[TASK DETAILS] Rewrite the lines of the material below, replacing every "scientific name" with "binomial" and leaving everything else unchanged.

[Dataset entries]
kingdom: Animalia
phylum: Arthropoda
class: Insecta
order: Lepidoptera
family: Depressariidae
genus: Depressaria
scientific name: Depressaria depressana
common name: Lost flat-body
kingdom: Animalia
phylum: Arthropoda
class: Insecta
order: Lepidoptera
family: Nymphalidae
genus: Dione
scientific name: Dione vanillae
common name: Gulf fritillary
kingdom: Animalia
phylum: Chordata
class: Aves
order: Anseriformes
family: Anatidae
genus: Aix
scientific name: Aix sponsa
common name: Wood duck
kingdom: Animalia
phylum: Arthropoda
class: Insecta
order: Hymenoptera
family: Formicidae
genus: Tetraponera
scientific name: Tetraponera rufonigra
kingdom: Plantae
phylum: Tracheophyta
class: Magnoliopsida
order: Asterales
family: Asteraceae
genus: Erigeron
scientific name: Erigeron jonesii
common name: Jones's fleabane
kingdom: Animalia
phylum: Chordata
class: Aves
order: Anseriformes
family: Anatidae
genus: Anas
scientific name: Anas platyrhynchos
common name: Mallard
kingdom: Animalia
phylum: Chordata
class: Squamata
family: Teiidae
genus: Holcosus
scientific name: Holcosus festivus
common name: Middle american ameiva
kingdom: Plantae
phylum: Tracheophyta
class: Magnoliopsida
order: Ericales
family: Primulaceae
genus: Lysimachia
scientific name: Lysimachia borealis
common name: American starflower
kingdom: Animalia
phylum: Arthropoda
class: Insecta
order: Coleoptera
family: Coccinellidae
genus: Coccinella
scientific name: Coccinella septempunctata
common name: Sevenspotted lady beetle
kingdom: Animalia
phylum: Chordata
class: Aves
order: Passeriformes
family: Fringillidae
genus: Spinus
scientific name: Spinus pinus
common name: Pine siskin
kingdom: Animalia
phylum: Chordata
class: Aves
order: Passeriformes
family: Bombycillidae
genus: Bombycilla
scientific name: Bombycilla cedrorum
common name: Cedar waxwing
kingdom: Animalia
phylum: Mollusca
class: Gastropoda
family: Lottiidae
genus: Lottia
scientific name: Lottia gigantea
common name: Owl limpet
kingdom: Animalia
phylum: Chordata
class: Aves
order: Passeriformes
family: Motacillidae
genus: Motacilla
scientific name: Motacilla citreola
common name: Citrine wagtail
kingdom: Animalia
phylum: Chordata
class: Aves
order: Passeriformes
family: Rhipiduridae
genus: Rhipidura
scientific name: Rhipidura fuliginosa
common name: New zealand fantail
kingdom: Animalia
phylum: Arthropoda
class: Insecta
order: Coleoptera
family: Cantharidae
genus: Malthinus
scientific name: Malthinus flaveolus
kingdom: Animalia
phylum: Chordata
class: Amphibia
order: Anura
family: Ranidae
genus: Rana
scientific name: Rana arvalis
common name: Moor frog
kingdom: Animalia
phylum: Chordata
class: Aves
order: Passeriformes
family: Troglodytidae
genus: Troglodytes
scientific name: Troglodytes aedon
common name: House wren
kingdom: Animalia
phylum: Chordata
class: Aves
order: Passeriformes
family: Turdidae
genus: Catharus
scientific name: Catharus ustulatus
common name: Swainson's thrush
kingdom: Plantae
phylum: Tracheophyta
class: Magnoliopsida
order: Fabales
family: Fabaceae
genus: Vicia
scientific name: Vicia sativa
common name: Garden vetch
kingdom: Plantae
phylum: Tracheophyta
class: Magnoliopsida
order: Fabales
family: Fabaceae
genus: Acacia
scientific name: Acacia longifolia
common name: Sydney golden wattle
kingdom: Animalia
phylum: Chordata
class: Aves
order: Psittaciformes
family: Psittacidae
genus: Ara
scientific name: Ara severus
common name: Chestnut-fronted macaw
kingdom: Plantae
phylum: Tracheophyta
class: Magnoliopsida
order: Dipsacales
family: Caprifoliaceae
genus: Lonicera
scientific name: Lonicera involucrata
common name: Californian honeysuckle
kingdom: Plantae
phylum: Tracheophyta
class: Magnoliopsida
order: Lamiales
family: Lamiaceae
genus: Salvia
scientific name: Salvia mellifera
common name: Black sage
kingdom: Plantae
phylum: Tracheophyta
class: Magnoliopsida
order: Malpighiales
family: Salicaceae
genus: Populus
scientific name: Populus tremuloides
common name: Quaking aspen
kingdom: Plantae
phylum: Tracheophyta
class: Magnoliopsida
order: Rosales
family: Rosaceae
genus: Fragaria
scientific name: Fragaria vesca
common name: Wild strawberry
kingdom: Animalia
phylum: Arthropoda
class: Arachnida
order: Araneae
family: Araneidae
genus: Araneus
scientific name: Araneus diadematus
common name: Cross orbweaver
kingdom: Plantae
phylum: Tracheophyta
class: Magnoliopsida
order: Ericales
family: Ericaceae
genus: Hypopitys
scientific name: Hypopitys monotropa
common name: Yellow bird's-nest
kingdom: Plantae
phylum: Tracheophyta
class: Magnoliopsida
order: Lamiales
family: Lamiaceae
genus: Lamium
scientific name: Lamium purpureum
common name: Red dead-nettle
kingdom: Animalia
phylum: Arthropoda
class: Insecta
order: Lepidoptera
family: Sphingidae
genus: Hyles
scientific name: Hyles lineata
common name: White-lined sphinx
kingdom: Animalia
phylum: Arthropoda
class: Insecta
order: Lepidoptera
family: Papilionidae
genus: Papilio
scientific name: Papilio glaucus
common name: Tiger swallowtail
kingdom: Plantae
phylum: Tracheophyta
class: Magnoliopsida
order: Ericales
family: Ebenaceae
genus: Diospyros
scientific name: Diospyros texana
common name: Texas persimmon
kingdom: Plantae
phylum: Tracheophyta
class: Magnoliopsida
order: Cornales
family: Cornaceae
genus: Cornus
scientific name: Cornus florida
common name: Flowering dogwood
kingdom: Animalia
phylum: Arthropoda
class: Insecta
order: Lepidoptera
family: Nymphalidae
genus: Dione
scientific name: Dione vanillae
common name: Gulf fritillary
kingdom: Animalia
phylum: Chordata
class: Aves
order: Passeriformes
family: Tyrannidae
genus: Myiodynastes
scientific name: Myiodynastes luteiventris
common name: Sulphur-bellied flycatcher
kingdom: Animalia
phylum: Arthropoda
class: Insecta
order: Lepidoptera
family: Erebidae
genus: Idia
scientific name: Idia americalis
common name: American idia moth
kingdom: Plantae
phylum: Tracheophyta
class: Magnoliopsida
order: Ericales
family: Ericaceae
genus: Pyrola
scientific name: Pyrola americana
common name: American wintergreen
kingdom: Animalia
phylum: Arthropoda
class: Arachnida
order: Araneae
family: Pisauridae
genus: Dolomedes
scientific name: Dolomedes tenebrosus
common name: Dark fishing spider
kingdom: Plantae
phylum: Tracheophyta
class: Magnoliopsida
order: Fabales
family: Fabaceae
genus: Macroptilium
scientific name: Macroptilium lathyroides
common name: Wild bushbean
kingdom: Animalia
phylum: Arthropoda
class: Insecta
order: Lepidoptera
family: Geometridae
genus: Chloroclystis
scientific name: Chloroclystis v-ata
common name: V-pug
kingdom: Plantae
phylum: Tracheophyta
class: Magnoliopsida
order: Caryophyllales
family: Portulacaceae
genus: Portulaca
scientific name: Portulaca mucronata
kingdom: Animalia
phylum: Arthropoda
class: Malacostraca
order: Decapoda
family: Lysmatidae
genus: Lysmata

[THE SOLUTION]
kingdom: Animalia
phylum: Arthropoda
class: Insecta
order: Lepidoptera
family: Depressariidae
genus: Depressaria
binomial: Depressaria depressana
common name: Lost flat-body
kingdom: Animalia
phylum: Arthropoda
class: Insecta
order: Lepidoptera
family: Nymphalidae
genus: Dione
binomial: Dione vanillae
common name: Gulf fritillary
kingdom: Animalia
phylum: Chordata
class: Aves
order: Anseriformes
family: Anatidae
genus: Aix
binomial: Aix sponsa
common name: Wood duck
kingdom: Animalia
phylum: Arthropoda
class: Insecta
order: Hymenoptera
family: Formicidae
genus: Tetraponera
binomial: Tetraponera rufonigra
kingdom: Plantae
phylum: Tracheophyta
class: Magnoliopsida
order: Asterales
family: Asteraceae
genus: Erigeron
binomial: Erigeron jonesii
common name: Jones's fleabane
kingdom: Animalia
phylum: Chordata
class: Aves
order: Anseriformes
family: Anatidae
genus: Anas
binomial: Anas platyrhynchos
common name: Mallard
kingdom: Animalia
phylum: Chordata
class: Squamata
family: Teiidae
genus: Holcosus
binomial: Holcosus festivus
common name: Middle american ameiva
kingdom: Plantae
phylum: Tracheophyta
class: Magnoliopsida
order: Ericales
family: Primulaceae
genus: Lysimachia
binomial: Lysimachia borealis
common name: American starflower
kingdom: Animalia
phylum: Arthropoda
class: Insecta
order: Coleoptera
family: Coccinellidae
genus: Coccinella
binomial: Coccinella septempunctata
common name: Sevenspotted lady beetle
kingdom: Animalia
phylum: Chordata
class: Aves
order: Passeriformes
family: Fringillidae
genus: Spinus
binomial: Spinus pinus
common name: Pine siskin
kingdom: Animalia
phylum: Chordata
class: Aves
order: Passeriformes
family: Bombycillidae
genus: Bombycilla
binomial: Bombycilla cedrorum
common name: Cedar waxwing
kingdom: Animalia
phylum: Mollusca
class: Gastropoda
family: Lottiidae
genus: Lottia
binomial: Lottia gigantea
common name: Owl limpet
kingdom: Animalia
phylum: Chordata
class: Aves
order: Passeriformes
family: Motacillidae
genus: Motacilla
binomial: Motacilla citreola
common name: Citrine wagtail
kingdom: Animalia
phylum: Chordata
class: Aves
order: Passeriformes
family: Rhipiduridae
genus: Rhipidura
binomial: Rhipidura fuliginosa
common name: New zealand fantail
kingdom: Animalia
phylum: Arthropoda
class: Insecta
order: Coleoptera
family: Cantharidae
genus: Malthinus
binomial: Malthinus flaveolus
kingdom: Animalia
phylum: Chordata
class: Amphibia
order: Anura
family: Ranidae
genus: Rana
binomial: Rana arvalis
common name: Moor frog
kingdom: Animalia
phylum: Chordata
class: Aves
order: Passeriformes
family: Troglodytidae
genus: Troglodytes
binomial: Troglodytes aedon
common name: House wren
kingdom: Animalia
phylum: Chordata
class: Aves
order: Passeriformes
family: Turdidae
genus: Catharus
binomial: Catharus ustulatus
common name: Swainson's thrush
kingdom: Plantae
phylum: Tracheophyta
class: Magnoliopsida
order: Fabales
family: Fabaceae
genus: Vicia
binomial: Vicia sativa
common name: Garden vetch
kingdom: Plantae
phylum: Tracheophyta
class: Magnoliopsida
order: Fabales
family: Fabaceae
genus: Acacia
binomial: Acacia longifolia
common name: Sydney golden wattle
kingdom: Animalia
phylum: Chordata
class: Aves
order: Psittaciformes
family: Psittacidae
genus: Ara
binomial: Ara severus
common name: Chestnut-fronted macaw
kingdom: Plantae
phylum: Tracheophyta
class: Magnoliopsida
order: Dipsacales
family: Caprifoliaceae
genus: Lonicera
binomial: Lonicera involucrata
common name: Californian honeysuckle
kingdom: Plantae
phylum: Tracheophyta
class: Magnoliopsida
order: Lamiales
family: Lamiaceae
genus: Salvia
binomial: Salvia mellifera
common name: Black sage
kingdom: Plantae
phylum: Tracheophyta
class: Magnoliopsida
order: Malpighiales
family: Salicaceae
genus: Populus
binomial: Populus tremuloides
common name: Quaking aspen
kingdom: Plantae
phylum: Tracheophyta
class: Magnoliopsida
order: Rosales
family: Rosaceae
genus: Fragaria
binomial: Fragaria vesca
common name: Wild strawberry
kingdom: Animalia
phylum: Arthropoda
class: Arachnida
order: Araneae
family: Araneidae
genus: Araneus
binomial: Araneus diadematus
common name: Cross orbweaver
kingdom: Plantae
phylum: Tracheophyta
class: Magnoliopsida
order: Ericales
family: Ericaceae
genus: Hypopitys
binomial: Hypopitys monotropa
common name: Yellow bird's-nest
kingdom: Plantae
phylum: Tracheophyta
class: Magnoliopsida
order: Lamiales
family: Lamiaceae
genus: Lamium
binomial: Lamium purpureum
common name: Red dead-nettle
kingdom: Animalia
phylum: Arthropoda
class: Insecta
order: Lepidoptera
family: Sphingidae
genus: Hyles
binomial: Hyles lineata
common name: White-lined sphinx
kingdom: Animalia
phylum: Arthropoda
class: Insecta
order: Lepidoptera
family: Papilionidae
genus: Papilio
binomial: Papilio glaucus
common name: Tiger swallowtail
kingdom: Plantae
phylum: Tracheophyta
class: Magnoliopsida
order: Ericales
family: Ebenaceae
genus: Diospyros
binomial: Diospyros texana
common name: Texas persimmon
kingdom: Plantae
phylum: Tracheophyta
class: Magnoliopsida
order: Cornales
family: Cornaceae
genus: Cornus
binomial: Cornus florida
common name: Flowering dogwood
kingdom: Animalia
phylum: Arthropoda
class: Insecta
order: Lepidoptera
family: Nymphalidae
genus: Dione
binomial: Dione vanillae
common name: Gulf fritillary
kingdom: Animalia
phylum: Chordata
class: Aves
order: Passeriformes
family: Tyrannidae
genus: Myiodynastes
binomial: Myiodynastes luteiventris
common name: Sulphur-bellied flycatcher
kingdom: Animalia
phylum: Arthropoda
class: Insecta
order: Lepidoptera
family: Erebidae
genus: Idia
binomial: Idia americalis
common name: American idia moth
kingdom: Plantae
phylum: Tracheophyta
class: Magnoliopsida
order: Ericales
family: Ericaceae
genus: Pyrola
binomial: Pyrola americana
common name: American wintergreen
kingdom: Animalia
phylum: Arthropoda
class: Arachnida
order: Araneae
family: Pisauridae
genus: Dolomedes
binomial: Dolomedes tenebrosus
common name: Dark fishing spider
kingdom: Plantae
phylum: Tracheophyta
class: Magnoliopsida
order: Fabales
family: Fabaceae
genus: Macroptilium
binomial: Macroptilium lathyroides
common name: Wild bushbean
kingdom: Animalia
phylum: Arthropoda
class: Insecta
order: Lepidoptera
family: Geometridae
genus: Chloroclystis
binomial: Chloroclystis v-ata
common name: V-pug
kingdom: Plantae
phylum: Tracheophyta
class: Magnoliopsida
order: Caryophyllales
family: Portulacaceae
genus: Portulaca
binomial: Portulaca mucronata
kingdom: Animalia
phylum: Arthropoda
class: Malacostraca
order: Decapoda
family: Lysmatidae
genus: Lysmata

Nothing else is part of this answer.